Maurice Thorez, L’Humanité, 11 mars 1960

J’ai connu autrefois un secrétaire de section qui avait une notion toute particulière de l’autocritique. Il ne retenait que la deuxième partie du mot, la critique, qu’il ne ménageait pas aux autres. Mais il en ignorait résolument la première partie, auto, c’est-à-dire : de soi-même. Procéder à la critique de soi-même, voilà bien la dernière idée qui aurait pu se présenter à l’esprit de notre homme. Au contraire, il disait sans sourciller en parlant de ses discussions avec un militant : « Je lui ai fait son autocritique ».

La façon dont le Président de la République comprend l’autocritique me semble assez proche des conceptions de mon secrétaire de section sur l’autocritique.

Dans les derniers propos qu’il a tenus en Algérie, propos confirmés sur le fond par un communiqué du ministre de l’Information, le général de Gaulle n’a plus seulement assorti la reconnaissance du droit à l’autodétermination du peuple algérien de réserves et de conditions qui ont, jusqu’alors, rendu impossible l’exercice de ce droit. Le chef de l’Etat a vidé de tout contenu le terme d’autodétermination.

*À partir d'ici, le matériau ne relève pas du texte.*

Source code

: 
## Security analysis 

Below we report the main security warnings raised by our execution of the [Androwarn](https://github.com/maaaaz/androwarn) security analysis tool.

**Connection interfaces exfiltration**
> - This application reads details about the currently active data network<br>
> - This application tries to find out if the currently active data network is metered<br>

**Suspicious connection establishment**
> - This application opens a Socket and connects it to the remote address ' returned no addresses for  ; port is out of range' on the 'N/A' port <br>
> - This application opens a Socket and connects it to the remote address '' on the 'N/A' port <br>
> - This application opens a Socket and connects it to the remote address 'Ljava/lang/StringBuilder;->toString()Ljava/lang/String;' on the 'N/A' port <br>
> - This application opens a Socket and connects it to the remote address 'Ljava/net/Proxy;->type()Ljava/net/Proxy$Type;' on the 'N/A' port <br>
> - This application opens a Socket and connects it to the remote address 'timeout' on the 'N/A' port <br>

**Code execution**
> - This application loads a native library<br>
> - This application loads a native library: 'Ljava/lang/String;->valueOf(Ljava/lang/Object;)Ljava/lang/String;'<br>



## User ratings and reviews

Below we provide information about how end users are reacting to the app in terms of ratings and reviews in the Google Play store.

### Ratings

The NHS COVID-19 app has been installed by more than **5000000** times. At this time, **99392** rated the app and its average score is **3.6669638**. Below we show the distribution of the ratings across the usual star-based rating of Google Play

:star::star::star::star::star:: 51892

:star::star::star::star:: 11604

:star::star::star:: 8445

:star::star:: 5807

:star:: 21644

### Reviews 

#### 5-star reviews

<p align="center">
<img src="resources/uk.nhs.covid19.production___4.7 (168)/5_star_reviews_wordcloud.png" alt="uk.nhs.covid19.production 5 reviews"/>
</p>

Le peuple algérien fixera lui-même son destin… dans le sens que je lui indique. Je lui ferai son autodétermination. Tel est bien le sens de déclarations qui ne prétendent ne laisser aux Algériens que le « droit » de décider « sous quelle forme » sera maintenu leur état de sujétion au colonialisme.

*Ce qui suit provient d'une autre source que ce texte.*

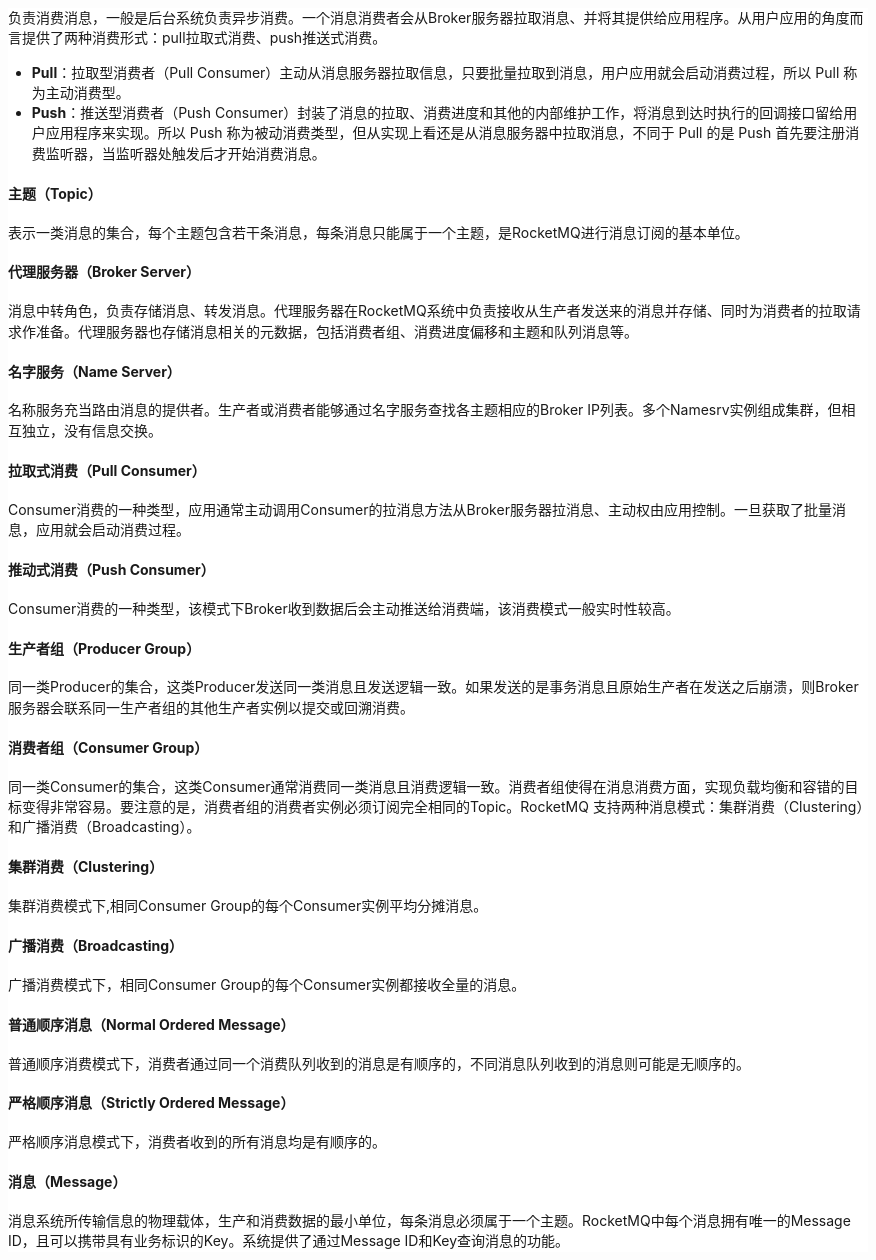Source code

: 负责消费消息，一般是后台系统负责异步消费。一个消息消费者会从Broker服务器拉取消息、并将其提供给应用程序。从用户应用的角度而言提供了两种消费形式：pull拉取式消费、push推送式消费。

- **Pull**：拉取型消费者（Pull Consumer）主动从消息服务器拉取信息，只要批量拉取到消息，用户应用就会启动消费过程，所以 Pull 称为主动消费型。
- **Push**：推送型消费者（Push Consumer）封装了消息的拉取、消费进度和其他的内部维护工作，将消息到达时执行的回调接口留给用户应用程序来实现。所以 Push 称为被动消费类型，但从实现上看还是从消息服务器中拉取消息，不同于 Pull 的是 Push 首先要注册消费监听器，当监听器处触发后才开始消费消息。

#### 主题（Topic）

表示一类消息的集合，每个主题包含若干条消息，每条消息只能属于一个主题，是RocketMQ进行消息订阅的基本单位。

#### 代理服务器（Broker Server）

消息中转角色，负责存储消息、转发消息。代理服务器在RocketMQ系统中负责接收从生产者发送来的消息并存储、同时为消费者的拉取请求作准备。代理服务器也存储消息相关的元数据，包括消费者组、消费进度偏移和主题和队列消息等。

#### 名字服务（Name Server）

名称服务充当路由消息的提供者。生产者或消费者能够通过名字服务查找各主题相应的Broker IP列表。多个Namesrv实例组成集群，但相互独立，没有信息交换。

#### 拉取式消费（Pull Consumer）

Consumer消费的一种类型，应用通常主动调用Consumer的拉消息方法从Broker服务器拉消息、主动权由应用控制。一旦获取了批量消息，应用就会启动消费过程。

#### 推动式消费（Push Consumer）

Consumer消费的一种类型，该模式下Broker收到数据后会主动推送给消费端，该消费模式一般实时性较高。

#### 生产者组（Producer Group）

同一类Producer的集合，这类Producer发送同一类消息且发送逻辑一致。如果发送的是事务消息且原始生产者在发送之后崩溃，则Broker服务器会联系同一生产者组的其他生产者实例以提交或回溯消费。

#### 消费者组（Consumer Group）

同一类Consumer的集合，这类Consumer通常消费同一类消息且消费逻辑一致。消费者组使得在消息消费方面，实现负载均衡和容错的目标变得非常容易。要注意的是，消费者组的消费者实例必须订阅完全相同的Topic。RocketMQ 支持两种消息模式：集群消费（Clustering）和广播消费（Broadcasting）。

#### 集群消费（Clustering）

集群消费模式下,相同Consumer Group的每个Consumer实例平均分摊消息。

#### 广播消费（Broadcasting）

广播消费模式下，相同Consumer Group的每个Consumer实例都接收全量的消息。

#### 普通顺序消息（Normal Ordered Message）

普通顺序消费模式下，消费者通过同一个消费队列收到的消息是有顺序的，不同消息队列收到的消息则可能是无顺序的。

#### 严格顺序消息（Strictly Ordered Message）

严格顺序消息模式下，消费者收到的所有消息均是有顺序的。

#### 消息（Message）

消息系统所传输信息的物理载体，生产和消费数据的最小单位，每条消息必须属于一个主题。RocketMQ中每个消息拥有唯一的Message ID，且可以携带具有业务标识的Key。系统提供了通过Message ID和Key查询消息的功能。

La nation algérienne a droit à son indépendance totale. C’est nier le principe même de l’autodétermination que d’en déterminer les limites et les conditions et d’évoquer la partition de l’Algérie pour le cas où son peuple se prononcerait pour l’indépendance.

 Il est juste, il est nécessaire d’envisager des rapports particuliers entre la France et l’Algérie, dans l’intérêt de notre pays comme dans celui du peuple algérien. Ces rapports nouveaux et profitables à chacun des partenaires seront d’autant plus faciles à nouer, et dans tous les domaines, que l’on mettra rapidement un terme à la guerre d’Algérie, que l’on permettra au peuple algérien d’exercer en toute liberté son droit à l’autodétermination.

Les communistes ont toujours proposé une telle solution du problème algérien. Et l’accusation capital que nous portons contre les colonialistes et contre les gouvernements qui nous ont engagés dans cette guerre injuste, meurtrière et coûteuse, ou qui l’ont poursuivie de « dernier quart d’heure » en « dernier quart d’heure », c’est qu’en creusant le fossé de sang entre nos deux peuples, ils ont compromis et compromettent l’établissement de ces nouveaux rapports entre la France et l’Algérie.

En refusant la négociation, en relançant le mensonge de la prétendue pacification, c’est à la France, autant qu’à l’Algérie que l’on fait tort. Ce n’est pas ce qu’attendaient les millions de grévistes qui, le 1er février dernier, exigeaient le châtiment des émeutiers fascistes d’Alger, et ainsi l’application rapide et loyale de l’autodétermination.